> Goal of the exercise: Copy word for word the part of the lines below that opens with the very first line and closes with the line containing "It shows 10,20". Include both of those lines.

------ Records ------

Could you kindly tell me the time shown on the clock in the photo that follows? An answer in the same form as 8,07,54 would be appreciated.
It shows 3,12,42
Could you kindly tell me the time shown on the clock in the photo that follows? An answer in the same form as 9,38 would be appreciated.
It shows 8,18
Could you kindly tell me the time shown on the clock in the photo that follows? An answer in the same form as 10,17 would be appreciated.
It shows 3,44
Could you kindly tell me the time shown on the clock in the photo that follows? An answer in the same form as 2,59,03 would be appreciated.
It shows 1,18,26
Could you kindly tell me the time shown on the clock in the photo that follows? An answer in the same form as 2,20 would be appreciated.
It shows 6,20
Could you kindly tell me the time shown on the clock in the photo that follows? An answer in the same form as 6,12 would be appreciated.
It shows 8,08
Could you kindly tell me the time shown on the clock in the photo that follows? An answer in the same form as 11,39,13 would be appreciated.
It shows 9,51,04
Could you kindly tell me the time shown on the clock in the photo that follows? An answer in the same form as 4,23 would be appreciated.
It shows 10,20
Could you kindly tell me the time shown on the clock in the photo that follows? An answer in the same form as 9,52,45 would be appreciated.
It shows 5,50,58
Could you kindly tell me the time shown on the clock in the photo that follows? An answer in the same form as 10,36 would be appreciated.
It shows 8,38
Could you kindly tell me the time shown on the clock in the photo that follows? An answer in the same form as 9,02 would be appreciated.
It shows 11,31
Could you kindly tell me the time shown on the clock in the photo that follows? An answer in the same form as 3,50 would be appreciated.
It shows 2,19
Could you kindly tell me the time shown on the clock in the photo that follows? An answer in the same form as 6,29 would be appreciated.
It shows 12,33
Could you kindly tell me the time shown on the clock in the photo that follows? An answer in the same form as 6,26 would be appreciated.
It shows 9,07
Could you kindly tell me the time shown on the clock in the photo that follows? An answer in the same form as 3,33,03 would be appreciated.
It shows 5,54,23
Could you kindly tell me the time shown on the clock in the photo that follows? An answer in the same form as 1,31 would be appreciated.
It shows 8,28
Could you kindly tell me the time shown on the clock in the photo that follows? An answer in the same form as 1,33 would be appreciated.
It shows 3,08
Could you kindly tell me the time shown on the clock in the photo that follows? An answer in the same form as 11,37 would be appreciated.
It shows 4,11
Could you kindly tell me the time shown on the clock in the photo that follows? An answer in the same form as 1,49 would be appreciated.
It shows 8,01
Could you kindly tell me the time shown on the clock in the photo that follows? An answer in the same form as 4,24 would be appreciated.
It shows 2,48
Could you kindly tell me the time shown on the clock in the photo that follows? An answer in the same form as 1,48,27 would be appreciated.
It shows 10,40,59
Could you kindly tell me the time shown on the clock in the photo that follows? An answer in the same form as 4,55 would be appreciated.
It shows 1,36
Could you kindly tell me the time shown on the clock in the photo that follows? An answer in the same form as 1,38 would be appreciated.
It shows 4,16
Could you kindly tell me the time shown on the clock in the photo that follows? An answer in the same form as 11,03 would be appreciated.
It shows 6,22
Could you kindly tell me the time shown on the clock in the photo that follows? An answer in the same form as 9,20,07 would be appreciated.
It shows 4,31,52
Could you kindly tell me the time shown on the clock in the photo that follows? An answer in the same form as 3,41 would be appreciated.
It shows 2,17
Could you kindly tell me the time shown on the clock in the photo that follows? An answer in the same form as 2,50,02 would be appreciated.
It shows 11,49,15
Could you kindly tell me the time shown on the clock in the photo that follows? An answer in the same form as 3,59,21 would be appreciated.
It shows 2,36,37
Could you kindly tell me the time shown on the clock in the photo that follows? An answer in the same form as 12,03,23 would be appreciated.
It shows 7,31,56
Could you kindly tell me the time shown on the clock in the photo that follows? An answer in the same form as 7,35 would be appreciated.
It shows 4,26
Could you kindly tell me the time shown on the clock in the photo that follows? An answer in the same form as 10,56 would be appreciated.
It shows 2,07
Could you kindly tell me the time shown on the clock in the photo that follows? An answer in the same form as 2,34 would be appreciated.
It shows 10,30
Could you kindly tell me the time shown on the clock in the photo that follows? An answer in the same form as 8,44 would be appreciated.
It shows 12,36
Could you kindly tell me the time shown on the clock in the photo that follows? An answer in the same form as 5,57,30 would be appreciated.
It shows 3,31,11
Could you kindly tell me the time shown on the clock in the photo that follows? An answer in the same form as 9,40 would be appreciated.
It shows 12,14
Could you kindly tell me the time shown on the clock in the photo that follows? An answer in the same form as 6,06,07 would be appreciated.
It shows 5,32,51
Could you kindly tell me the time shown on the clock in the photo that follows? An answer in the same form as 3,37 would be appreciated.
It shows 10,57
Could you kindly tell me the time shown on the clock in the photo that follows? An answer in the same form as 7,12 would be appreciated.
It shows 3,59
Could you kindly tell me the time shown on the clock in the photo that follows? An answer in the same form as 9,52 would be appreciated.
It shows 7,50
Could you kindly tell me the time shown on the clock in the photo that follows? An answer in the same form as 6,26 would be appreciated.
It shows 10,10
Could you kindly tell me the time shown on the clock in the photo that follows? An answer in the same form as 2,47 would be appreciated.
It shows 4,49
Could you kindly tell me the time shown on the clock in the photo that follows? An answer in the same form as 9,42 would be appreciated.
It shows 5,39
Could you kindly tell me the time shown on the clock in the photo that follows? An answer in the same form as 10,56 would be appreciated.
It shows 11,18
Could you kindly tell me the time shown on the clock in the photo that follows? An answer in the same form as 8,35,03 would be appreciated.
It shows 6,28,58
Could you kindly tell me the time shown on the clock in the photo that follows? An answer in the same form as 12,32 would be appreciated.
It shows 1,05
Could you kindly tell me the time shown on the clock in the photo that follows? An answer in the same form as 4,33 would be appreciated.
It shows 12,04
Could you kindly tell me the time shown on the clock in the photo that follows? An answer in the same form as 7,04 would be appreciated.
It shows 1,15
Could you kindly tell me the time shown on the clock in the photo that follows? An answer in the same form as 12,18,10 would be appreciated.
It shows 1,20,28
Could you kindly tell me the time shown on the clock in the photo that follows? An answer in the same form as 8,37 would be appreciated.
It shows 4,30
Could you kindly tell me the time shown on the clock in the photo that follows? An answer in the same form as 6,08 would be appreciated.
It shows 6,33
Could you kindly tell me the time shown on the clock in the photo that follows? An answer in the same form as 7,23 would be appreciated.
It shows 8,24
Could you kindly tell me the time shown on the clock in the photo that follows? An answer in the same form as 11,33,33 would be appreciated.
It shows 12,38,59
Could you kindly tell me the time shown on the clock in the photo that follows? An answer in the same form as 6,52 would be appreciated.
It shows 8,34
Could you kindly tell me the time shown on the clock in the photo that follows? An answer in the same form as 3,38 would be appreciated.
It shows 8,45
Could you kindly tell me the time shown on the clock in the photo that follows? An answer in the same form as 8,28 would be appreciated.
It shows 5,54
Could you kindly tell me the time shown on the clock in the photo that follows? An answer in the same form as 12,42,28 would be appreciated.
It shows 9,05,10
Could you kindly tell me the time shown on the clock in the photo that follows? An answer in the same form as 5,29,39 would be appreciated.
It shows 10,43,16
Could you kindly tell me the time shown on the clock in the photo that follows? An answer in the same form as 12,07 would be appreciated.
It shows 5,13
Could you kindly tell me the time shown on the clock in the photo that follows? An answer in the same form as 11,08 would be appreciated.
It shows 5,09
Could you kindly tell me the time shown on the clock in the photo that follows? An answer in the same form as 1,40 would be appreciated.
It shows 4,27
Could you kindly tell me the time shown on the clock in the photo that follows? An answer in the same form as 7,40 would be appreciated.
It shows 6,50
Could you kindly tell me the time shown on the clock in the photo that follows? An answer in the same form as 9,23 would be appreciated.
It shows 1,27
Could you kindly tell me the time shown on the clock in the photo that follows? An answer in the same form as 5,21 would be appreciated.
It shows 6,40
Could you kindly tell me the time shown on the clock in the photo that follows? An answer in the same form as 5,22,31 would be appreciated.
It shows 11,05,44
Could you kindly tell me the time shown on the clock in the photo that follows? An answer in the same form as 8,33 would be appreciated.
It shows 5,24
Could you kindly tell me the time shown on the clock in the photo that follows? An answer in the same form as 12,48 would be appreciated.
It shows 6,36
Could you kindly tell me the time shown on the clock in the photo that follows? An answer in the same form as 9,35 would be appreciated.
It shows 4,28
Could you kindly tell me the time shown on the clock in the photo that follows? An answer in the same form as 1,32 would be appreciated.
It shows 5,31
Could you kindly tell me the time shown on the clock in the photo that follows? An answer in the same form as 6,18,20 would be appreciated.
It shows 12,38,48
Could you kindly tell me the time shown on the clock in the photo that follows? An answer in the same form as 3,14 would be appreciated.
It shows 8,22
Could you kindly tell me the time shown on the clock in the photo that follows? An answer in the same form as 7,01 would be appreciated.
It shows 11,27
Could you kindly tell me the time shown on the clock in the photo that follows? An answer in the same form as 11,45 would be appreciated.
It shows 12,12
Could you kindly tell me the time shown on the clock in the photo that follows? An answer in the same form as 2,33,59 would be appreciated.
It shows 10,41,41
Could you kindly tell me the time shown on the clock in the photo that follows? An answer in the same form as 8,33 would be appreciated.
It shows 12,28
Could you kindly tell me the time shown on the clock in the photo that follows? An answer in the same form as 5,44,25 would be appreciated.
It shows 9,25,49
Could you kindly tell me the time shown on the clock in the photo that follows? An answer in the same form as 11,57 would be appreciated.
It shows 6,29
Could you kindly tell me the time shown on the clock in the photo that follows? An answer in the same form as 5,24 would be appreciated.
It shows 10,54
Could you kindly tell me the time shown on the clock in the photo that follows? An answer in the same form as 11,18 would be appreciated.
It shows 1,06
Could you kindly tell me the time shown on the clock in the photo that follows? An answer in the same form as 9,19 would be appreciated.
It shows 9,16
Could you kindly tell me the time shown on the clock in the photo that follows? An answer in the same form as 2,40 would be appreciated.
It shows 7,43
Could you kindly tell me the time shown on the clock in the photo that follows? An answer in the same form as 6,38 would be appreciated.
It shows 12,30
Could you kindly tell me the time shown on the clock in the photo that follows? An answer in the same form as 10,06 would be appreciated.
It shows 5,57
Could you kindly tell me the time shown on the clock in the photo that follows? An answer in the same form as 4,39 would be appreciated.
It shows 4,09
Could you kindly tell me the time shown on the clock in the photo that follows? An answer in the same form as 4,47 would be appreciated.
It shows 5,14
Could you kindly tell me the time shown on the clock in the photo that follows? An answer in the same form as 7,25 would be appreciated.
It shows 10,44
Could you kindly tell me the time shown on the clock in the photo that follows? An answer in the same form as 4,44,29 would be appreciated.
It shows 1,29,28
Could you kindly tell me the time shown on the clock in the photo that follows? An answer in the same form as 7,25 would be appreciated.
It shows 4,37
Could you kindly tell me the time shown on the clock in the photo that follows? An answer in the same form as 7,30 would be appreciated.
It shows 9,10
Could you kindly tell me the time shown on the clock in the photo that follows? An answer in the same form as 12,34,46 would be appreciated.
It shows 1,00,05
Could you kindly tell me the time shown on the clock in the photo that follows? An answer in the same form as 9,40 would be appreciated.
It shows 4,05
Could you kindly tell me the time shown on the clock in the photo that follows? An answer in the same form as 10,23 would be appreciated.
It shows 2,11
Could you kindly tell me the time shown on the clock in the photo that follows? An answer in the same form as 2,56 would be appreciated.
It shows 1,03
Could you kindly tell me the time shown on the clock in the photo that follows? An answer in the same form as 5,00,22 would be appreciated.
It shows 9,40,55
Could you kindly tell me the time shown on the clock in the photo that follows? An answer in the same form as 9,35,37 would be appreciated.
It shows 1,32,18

------

> The reply:
Could you kindly tell me the time shown on the clock in the photo that follows? An answer in the same form as 8,07,54 would be appreciated.
It shows 3,12,42
Could you kindly tell me the time shown on the clock in the photo that follows? An answer in the same form as 9,38 would be appreciated.
It shows 8,18
Could you kindly tell me the time shown on the clock in the photo that follows? An answer in the same form as 10,17 would be appreciated.
It shows 3,44
Could you kindly tell me the time shown on the clock in the photo that follows? An answer in the same form as 2,59,03 would be appreciated.
It shows 1,18,26
Could you kindly tell me the time shown on the clock in the photo that follows? An answer in the same form as 2,20 would be appreciated.
It shows 6,20
Could you kindly tell me the time shown on the clock in the photo that follows? An answer in the same form as 6,12 would be appreciated.
It shows 8,08
Could you kindly tell me the time shown on the clock in the photo that follows? An answer in the same form as 11,39,13 would be appreciated.
It shows 9,51,04
Could you kindly tell me the time shown on the clock in the photo that follows? An answer in the same form as 4,23 would be appreciated.
It shows 10,20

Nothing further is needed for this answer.